To have a pipe point to a remote data storage that you control, you have to register a pipe. Normally creating remote data storage is a complex task. But with d6tpipe it is exceptionally quick by using managed pipes which automatically take care of storage, authentication, permissioning etc, see security for details. To register self-hosted pipes, see Advanced Pipes.

Register Managed Pipes

To register a new pipe you need pipe settings that specify how remote data is stored and returned. The minimum requirement is the name which creates a free remote data repo. [todo: make d6tpipe default protocol]

import d6tpipe
api = d6tpipe.api.APIClient()

response, data = d6tpipe.upsert_pipe(api, {'name': 'your-pipe'})

Customizing Pipe Settings

Pipes not only store data but also control how data is stored, returned and provide additional meta data.

Settings Parameters

  • name (str): unique name
  • protocol (str): storage protocol (d6tfree,``s3``,``ftp``,``sftp``)
  • options (json):
    • dir (str): read/write from/to this subdirectory (auto created)
    • include (str): only include files with this pattern, eg *.csv or multiple with *.csv|*.xls
    • exclude (str): exclude files with this pattern
  • schema (json): see Schema

Pipe Setting Inheritance

You can and should have multipe pipes that connect to the same underlying remote file storage but return different files.

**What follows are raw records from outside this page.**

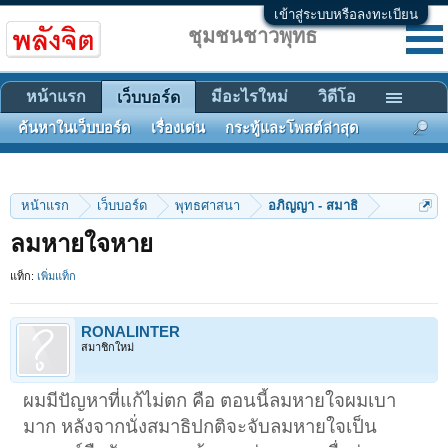
เข้าสู่ระบบหรือลงทะเบียน
ชุมชนชาวพุทธ
หน้าแรก
มีอะไรใหม่
วิดีโอ
เว็บบอร์ด
ค้นหาในเว็บบอร์ด
เรื่องเด่น
กระทู้และโพสต์ล่าสุด
หน้าแรก
เว็บบอร์ด
พุทธศาสนา
อภิญญา - สมาธิ
ลมหายใจหาย
แท็ก:
เพิ่มแท็ก
RONALINTER
สมาชิกใหม่
ผมมีปัญหาที่แก้ไม่ตก คือ ตอนนี้ลมหายใจผมเบา
มาก หลังจากนั่งสมาธิปกติจะจับลมหายใจเป็น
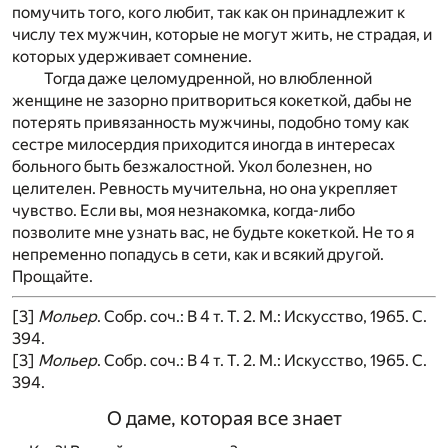
помучить того, кого любит, так как он принадлежит к
числу тех мужчин, которые не могут жить, не страдая, и
которых удерживает сомнение.
Тогда даже целомудренной, но влюбленной
женщине не зазорно притвориться кокеткой, дабы не
потерять привязанность мужчины, подобно тому как
сестре милосердия приходится иногда в интересах
больного быть безжалостной. Укол болезнен, но
целителен. Ревность мучительна, но она укрепляет
чувство. Если вы, моя незнакомка, когда-либо
позволите мне узнать вас, не будьте кокеткой. Не то я
непременно попадусь в сети, как и всякий другой.
Прощайте.
[3]
Мольер
. Собр. соч.: В 4 т. Т. 2. М.: Искусство, 1965. С.
394.
[3]
Мольер
. Собр. соч.: В 4 т. Т. 2. М.: Искусство, 1965. С.
394.
О даме, которая все знает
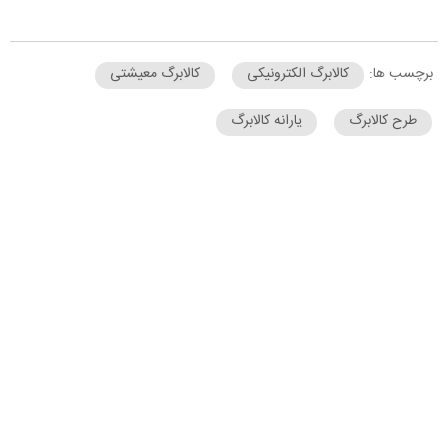
برچسب ها:
کالابرگ الکترونیکی
کالابرگ معیشتی
طرح کالابرگ
یارانه کالابرگ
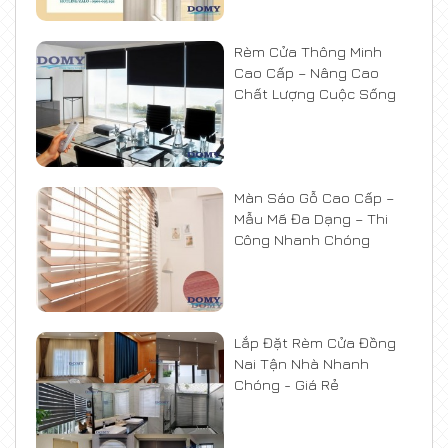
Rèm Cửa Thông Minh
Cao Cấp – Nâng Cao
Chất Lượng Cuộc Sống
Màn Sáo Gỗ Cao Cấp –
Mẫu Mã Đa Dạng – Thi
Công Nhanh Chóng
Lắp Đặt Rèm Cửa Đồng
Nai Tận Nhà Nhanh
Chóng - Giá Rẻ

Why? Say you are a data vendor, you can create different pipes for different subscriptions without having to individually manage them. Say the vendors data files are:

dataA\\monthly*.csv
dataA\\daily*.csv
dataB\\reports*.xlsx

Those are 3 different datasets, so you should define 3 separate pipes: vendor-monthly, vendor-daily, vendor-reports. To avoid having to specify the same settings multiple times, you can create a parent pipe vendor-parent from which the child pipes can inherit settings.

settings_parent = {
    'name': 'vendor-parent',
    'protocol': 'd6tfree'
}
settings_monthly = {
    'name': 'vendor-monthly',
    'parent': 'vendor-parent',
    'options': {'dir':'dataA', 'include':'monthly*.csv'}
}
settings_daily = {
    'name': 'vendor-daily',
    'parent': 'vendor-parent',
    'options': {'dir':'dataA', 'include':'daily*.csv'}
}
settings_reports = {
    'name': 'vendor-reports',
    'parent': 'vendor-parent',
    'options': {'dir':'dataB', 'include':'reports*.xlsx'}
}

This way the vendor can push files to vendor-parent and then grant clients individual access to vendor-monthly, vendor-daily, vendor-reports based on which product they have subscribed to.

Updating Pipe Settings

Here is how you update an existing pipe with more advanced settings. This will either add the setting if it didn’t exist before or overwrite the setting if it existed.

settings = \
{
    'name': 'pipe-name',
    'remote': 'remote-name',
    'options': {
        'dir': 'some/folder',
        'include': '*.csv|*.xls',
        'exclude': 'backup*.csv|backup*.xls'
    },
    'schema': {
        'pandas': {
            'sep': ',',
            'encoding': 'utf8'
        }
    }
}

# update an existing pipe with new settings
response, data = d6tpipe.upsert_pipe(api, settings)

Data Schemas

When creating pipes you can add schema information see Schema

Administer Pipes with repo API

You can run any CRUD operations you can normally run on any REST API.

# listing pipes
api.list_pipes() # names_only=False shows all details

# CRUD
response, data = api.cnxn.pipes.post(request_body=settings)
response, data = api.cnxn.pipes._('pipe-name').get()
response, data = api.cnxn.pipes._('pipe-name').put(request_body=new_settings)
response, data = api.cnxn.pipes._('pipe-name').patch(request_body=new_settings)
response, data = api.cnxn.pipes._('pipe-name').delete()

# using pipe object
response, data = pipe.cnxnpipe.get()
response, data = pipe.cnxnpipe.put(request_body=all_settings)
response, data = pipe.cnxnpipe.patch(request_body=mod_settings)
response, data = pipe.cnxnpipe.delete()